"But I don't want you to die." She clasped her arms about her mother's neck convulsively.
"Dear, that would give us thirty-odd years. And grandmother was not a very old woman. A great many things may happen in that time. I think you are a little out of spirits and lonesome. You had better go up to Jaqueline's to-morrow. Cato and Jim are going up with a load. Cato can escort you, and they can take a portmanteau in the wagon. Captain Ralston complains that you have quite deserted him."
"And desert you!" half reproachfully.
"I shall have papa. Yes, little girlie, you must go and have a nice time. I shall think of all the pleasure you are enjoying. And we may come up for a few days."
"Oh, mamma—if you will! It would be strange to love anyone better than one's own mother."
But such things had been heard of in the history of womankind.
Annis went up to her beloved Washington.
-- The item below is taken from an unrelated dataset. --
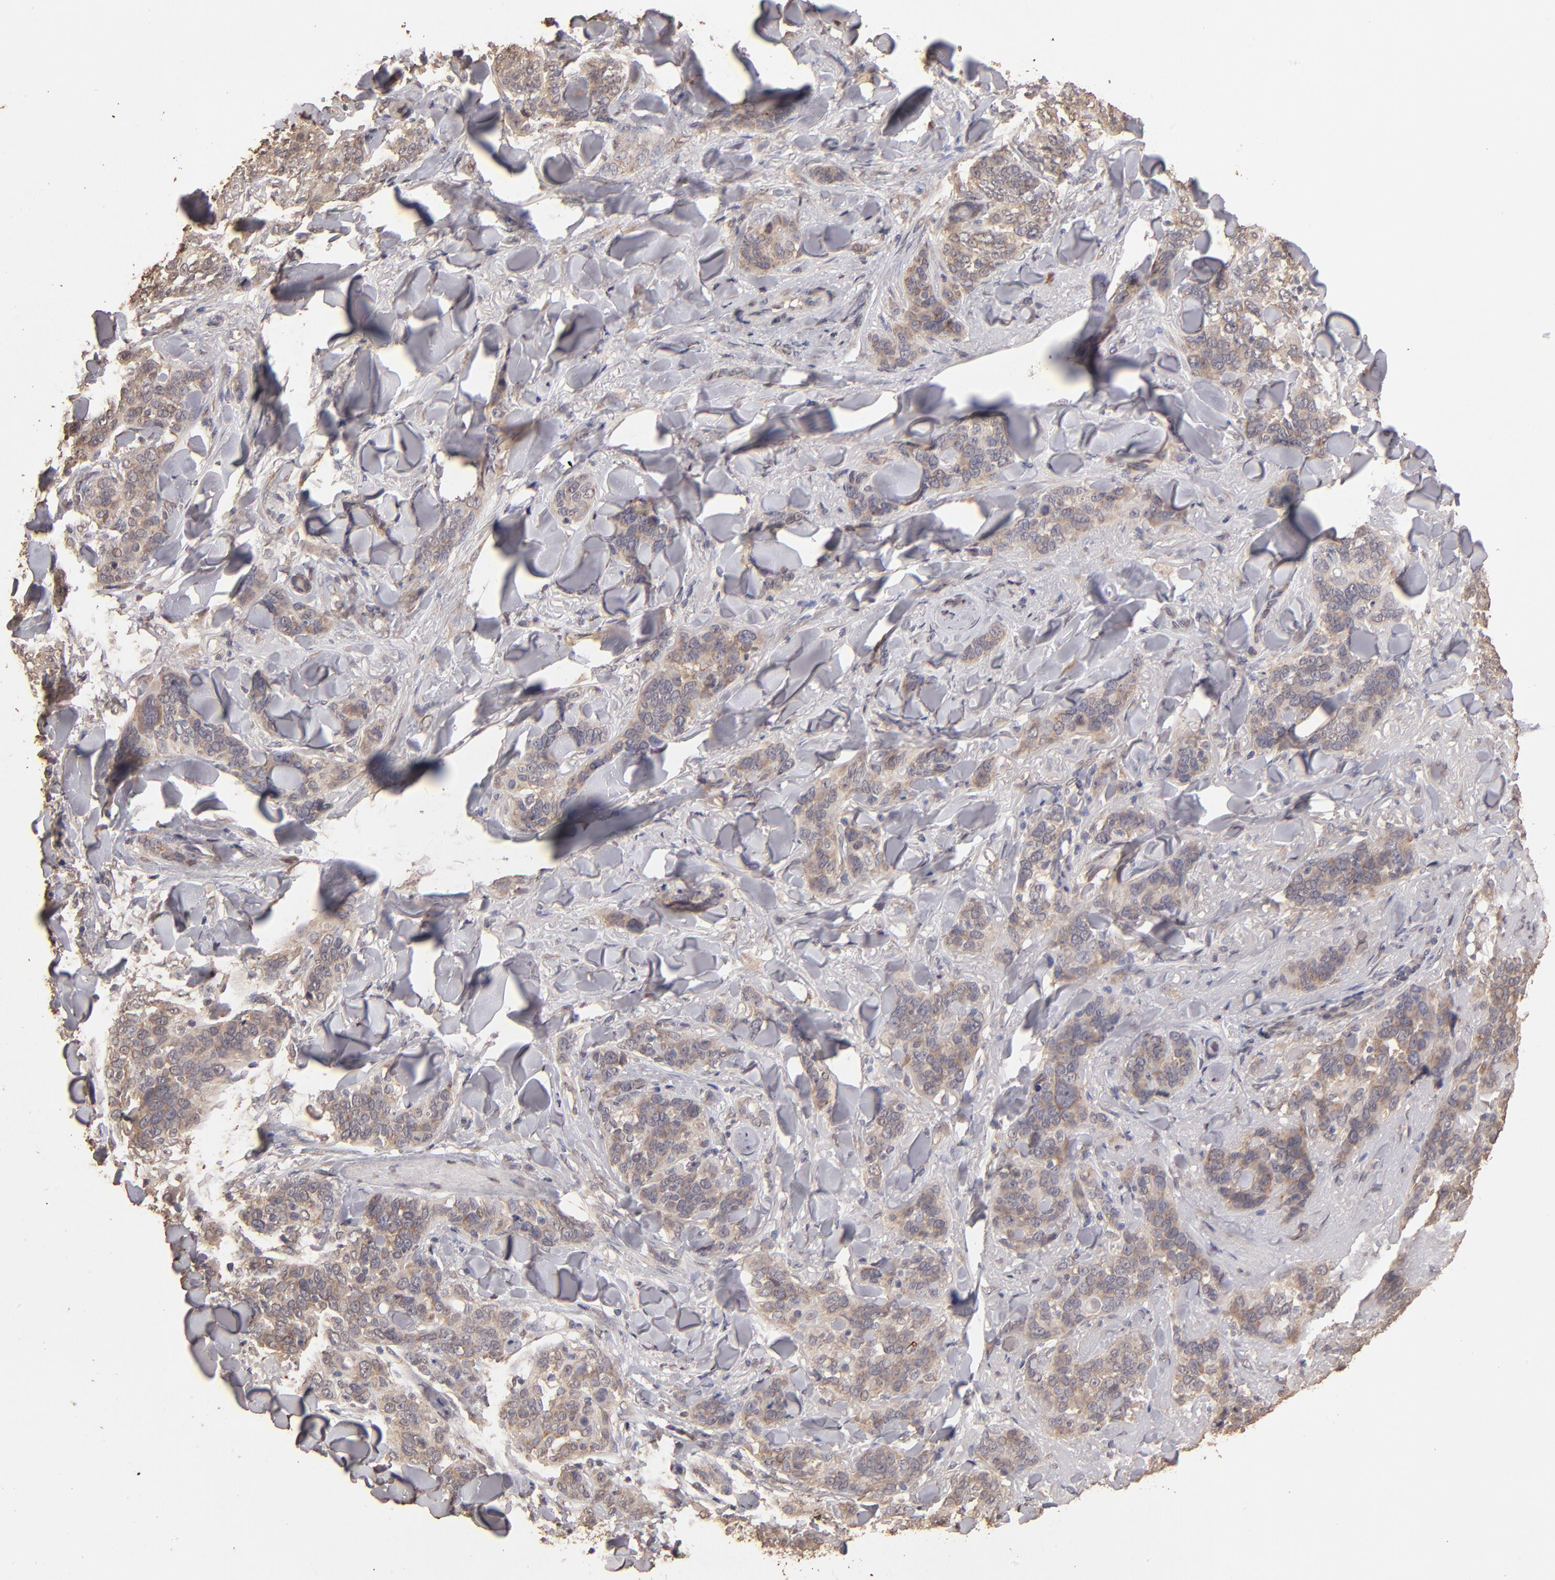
{"staining": {"intensity": "moderate", "quantity": "25%-75%", "location": "cytoplasmic/membranous"}, "tissue": "skin cancer", "cell_type": "Tumor cells", "image_type": "cancer", "snomed": [{"axis": "morphology", "description": "Normal tissue, NOS"}, {"axis": "morphology", "description": "Squamous cell carcinoma, NOS"}, {"axis": "topography", "description": "Skin"}], "caption": "Tumor cells exhibit moderate cytoplasmic/membranous staining in approximately 25%-75% of cells in squamous cell carcinoma (skin).", "gene": "OPHN1", "patient": {"sex": "female", "age": 83}}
Three homes opened their hospitable doors, and Louis took her to see his new house, just above the ruined pile that was full of storied incident already.
"They are sure to rebuild it," he said. "There is a grant being considered. We have had to fight against considerable odds, but we shall keep our own Washington. Forty or fifty years from this I shall be telling my grandchildren how men flew to arms in her defense, whether they were soldiers or not. And though the treaty has omitted some things, we shall take them and keep them. France is our good ally again. And John Quincy Adams has gone to St. Petersburg to make friends of the Russians."
"Oh, that's the man Charles talks about, who went abroad with his father when he was such a little lad, and had such a hard time, and studied and studied, and went to Holland and everywhere."
"And is a fine diplomat. For a young country we have raised a magnificent crop of men! I hope to be chief justice myself some day."